All this being said; I don't work on horizon and so don't really get a vote; but the assertion that server/instance are interchangeable isn't really true in all situations.
"Server" is a more commonly understood term than "Instance", especially for users who are not deeply familiar with cloud computing. Major platforms like AWS and Azure often use "Server" in their UI, even when referring to virtual instances. Adopting this term will make OpenStack easier to use and understand.
actully horizon use of instance came form the fact that AWS calls them instnaces in it api or at least used to when the term was first used in openstack. https://docs.aws.amazon.com/AWSEC2/latest/APIReference/API_Instance.html so im not really sure where the assertion that aws uses the term server came from azure uses the term VM on there cli https://learn.microsoft.com/en-us/azure/virtual-machines/linux/quick-create-... https://learn.microsoft.com/en-us/azure/virtual-machines/linux/create-cli-co... also if you look at the side bar, of https://learn.microsoft.com/en-us/azure/virtual-machines/ the have a section called instances which group documenation on how they are size and how to create/delete/reserve vms if we looks at GCP https://cloud.google.com/compute/docs/reference/rest/v1/instances they also use the term instances. so if we are trying to be consistent with AWS EC2, Google Compute Engine and Azure we should continue to refer to them as "instances" not "servers" as instance appears to be the industry standard terminology. do you have counter example to point to where server is used in other cloud plathforms? in enterpirse vitualisation stacks like Proxmox the term server is also not used, they use node to refer to the hypervior and VirtualMachine for the workload kubvirt also uses virtual machine
This change will affect only the visual elements — such as UI labels, menus, and documentation. The underlying code, APIs, and data structures using the term instance will remain unchanged. This ensures there is no impact on functionality or development processes.
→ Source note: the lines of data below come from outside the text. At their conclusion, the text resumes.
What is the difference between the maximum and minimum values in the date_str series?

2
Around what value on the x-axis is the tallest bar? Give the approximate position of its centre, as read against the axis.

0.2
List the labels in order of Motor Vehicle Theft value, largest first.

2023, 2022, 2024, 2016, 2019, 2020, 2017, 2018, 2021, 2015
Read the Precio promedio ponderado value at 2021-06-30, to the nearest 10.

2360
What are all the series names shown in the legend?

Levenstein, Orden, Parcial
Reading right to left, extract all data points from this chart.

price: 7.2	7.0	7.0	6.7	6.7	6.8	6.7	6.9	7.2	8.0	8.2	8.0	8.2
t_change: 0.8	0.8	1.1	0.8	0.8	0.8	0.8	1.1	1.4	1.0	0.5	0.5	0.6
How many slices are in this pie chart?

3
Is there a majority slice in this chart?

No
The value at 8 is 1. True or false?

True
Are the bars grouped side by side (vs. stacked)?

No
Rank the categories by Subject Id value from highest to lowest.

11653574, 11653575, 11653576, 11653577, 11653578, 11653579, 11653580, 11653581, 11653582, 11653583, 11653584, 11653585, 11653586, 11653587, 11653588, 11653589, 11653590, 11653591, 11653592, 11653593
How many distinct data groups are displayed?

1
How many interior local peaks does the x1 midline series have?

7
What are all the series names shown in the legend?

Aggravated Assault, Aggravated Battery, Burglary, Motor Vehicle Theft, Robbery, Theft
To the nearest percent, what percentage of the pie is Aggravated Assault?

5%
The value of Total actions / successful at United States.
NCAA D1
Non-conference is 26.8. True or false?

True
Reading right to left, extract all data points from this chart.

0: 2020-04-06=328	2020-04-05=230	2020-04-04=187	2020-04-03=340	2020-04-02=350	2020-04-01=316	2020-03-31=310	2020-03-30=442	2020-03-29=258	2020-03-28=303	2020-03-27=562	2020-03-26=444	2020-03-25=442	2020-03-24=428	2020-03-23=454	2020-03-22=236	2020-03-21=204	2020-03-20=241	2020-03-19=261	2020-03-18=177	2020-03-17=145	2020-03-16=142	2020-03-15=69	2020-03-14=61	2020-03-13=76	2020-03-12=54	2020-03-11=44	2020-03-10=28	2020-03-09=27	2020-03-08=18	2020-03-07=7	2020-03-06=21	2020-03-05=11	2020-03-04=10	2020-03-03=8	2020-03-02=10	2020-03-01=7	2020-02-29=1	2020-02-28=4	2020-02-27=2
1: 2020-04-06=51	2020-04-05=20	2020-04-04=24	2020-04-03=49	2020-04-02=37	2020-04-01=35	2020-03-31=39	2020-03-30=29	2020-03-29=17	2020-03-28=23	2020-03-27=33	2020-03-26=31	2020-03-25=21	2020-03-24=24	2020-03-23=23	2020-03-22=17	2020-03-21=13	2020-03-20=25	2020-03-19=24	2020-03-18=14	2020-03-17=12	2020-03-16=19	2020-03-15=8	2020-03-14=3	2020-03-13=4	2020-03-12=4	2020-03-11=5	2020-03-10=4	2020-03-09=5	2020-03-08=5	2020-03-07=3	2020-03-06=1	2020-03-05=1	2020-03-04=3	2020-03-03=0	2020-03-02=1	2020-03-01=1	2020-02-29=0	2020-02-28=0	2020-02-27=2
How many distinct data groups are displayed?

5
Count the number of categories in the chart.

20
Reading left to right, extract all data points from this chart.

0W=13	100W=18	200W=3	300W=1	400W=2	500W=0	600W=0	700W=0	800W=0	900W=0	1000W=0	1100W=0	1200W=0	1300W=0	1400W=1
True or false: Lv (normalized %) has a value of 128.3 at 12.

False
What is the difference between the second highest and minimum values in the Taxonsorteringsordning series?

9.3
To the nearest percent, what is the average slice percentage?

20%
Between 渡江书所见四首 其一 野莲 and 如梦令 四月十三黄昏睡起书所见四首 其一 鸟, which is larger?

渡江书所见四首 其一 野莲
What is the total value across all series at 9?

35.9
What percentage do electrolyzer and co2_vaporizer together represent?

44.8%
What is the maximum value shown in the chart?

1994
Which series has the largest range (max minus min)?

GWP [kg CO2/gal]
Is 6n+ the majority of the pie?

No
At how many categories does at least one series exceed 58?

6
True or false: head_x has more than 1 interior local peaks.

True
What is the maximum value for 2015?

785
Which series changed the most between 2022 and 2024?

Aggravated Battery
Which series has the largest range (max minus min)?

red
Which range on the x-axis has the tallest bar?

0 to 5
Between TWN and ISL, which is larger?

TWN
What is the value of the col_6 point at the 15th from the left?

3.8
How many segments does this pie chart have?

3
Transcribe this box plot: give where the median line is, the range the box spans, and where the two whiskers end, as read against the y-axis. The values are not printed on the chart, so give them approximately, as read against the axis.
We are open to feedback and discussion on this proposal.
if the intent is to be consistent with terminology used in public cloud and enterprise virt like proxmox or kubevirt then i do not think we should use the term "server" as the standard term appear to be instance so useing the term server woudl be confusing for thsoe coming form other cloud platforms.
if the intent is to align how we name thing between the api, cli, sdk (which all use the offical name server) and horizon then yes we can make the change but that is not the argument that was being mead in this thread originally.